• What to produce: Determine how many of the lines below include "hasta", then respond with that number and no other text.
=-=-=-=-=
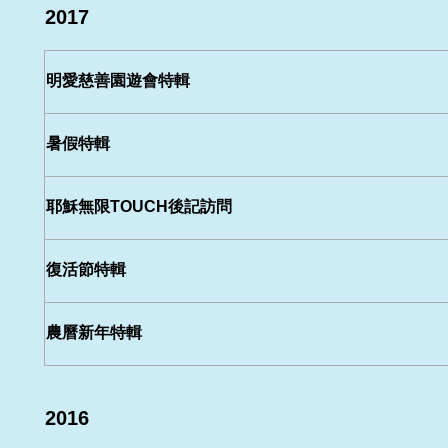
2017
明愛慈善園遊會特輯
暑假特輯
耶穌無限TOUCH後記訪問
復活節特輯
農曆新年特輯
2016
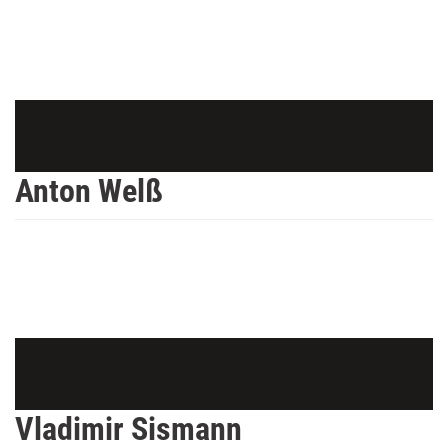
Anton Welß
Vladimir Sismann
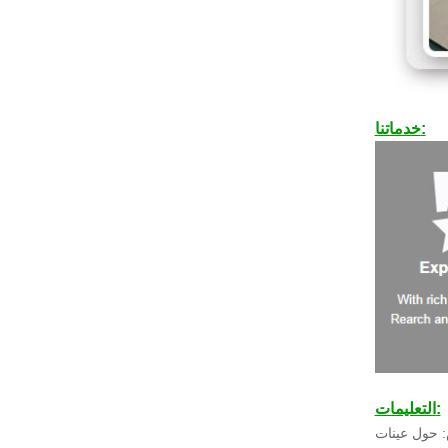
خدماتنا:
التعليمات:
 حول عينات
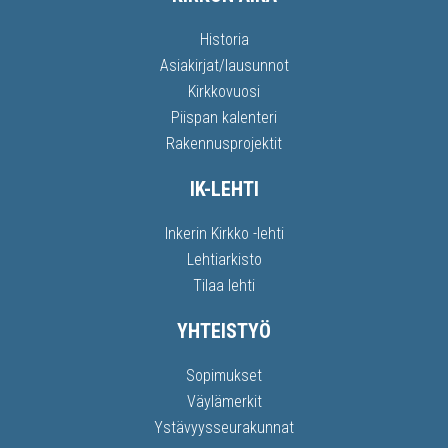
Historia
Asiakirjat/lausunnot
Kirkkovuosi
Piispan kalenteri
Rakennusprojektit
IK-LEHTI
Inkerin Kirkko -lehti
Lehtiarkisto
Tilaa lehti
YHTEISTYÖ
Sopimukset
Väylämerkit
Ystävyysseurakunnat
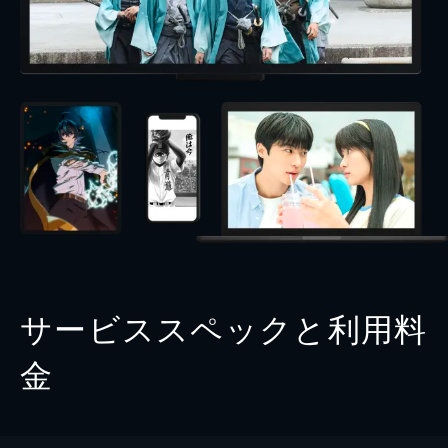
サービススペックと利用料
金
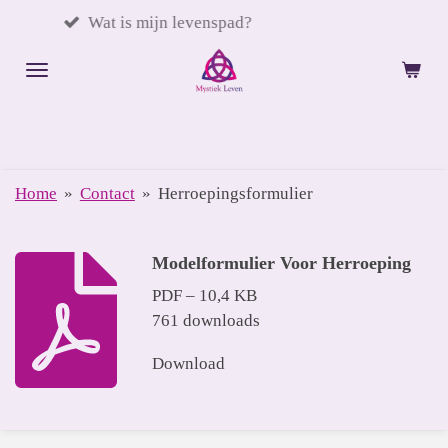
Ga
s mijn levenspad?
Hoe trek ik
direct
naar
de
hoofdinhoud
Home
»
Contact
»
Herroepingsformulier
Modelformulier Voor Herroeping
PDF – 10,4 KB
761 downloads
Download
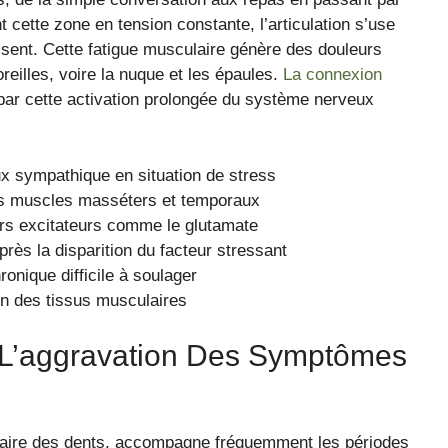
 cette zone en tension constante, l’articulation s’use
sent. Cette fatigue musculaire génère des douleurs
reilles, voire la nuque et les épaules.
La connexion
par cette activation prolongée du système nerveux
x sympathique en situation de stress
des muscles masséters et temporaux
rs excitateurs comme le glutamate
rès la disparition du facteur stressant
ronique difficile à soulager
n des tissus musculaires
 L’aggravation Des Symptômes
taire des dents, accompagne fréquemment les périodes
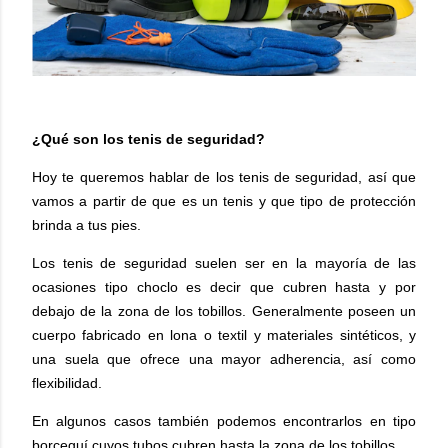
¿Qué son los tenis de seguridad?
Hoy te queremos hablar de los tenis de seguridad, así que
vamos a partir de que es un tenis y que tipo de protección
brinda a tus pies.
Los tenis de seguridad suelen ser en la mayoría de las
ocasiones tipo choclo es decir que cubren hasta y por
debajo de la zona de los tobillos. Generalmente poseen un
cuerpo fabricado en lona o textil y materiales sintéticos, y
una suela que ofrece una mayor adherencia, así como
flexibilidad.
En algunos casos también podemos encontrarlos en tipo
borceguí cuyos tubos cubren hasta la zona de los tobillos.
=-=-=-=-=
• Exercise solution: 2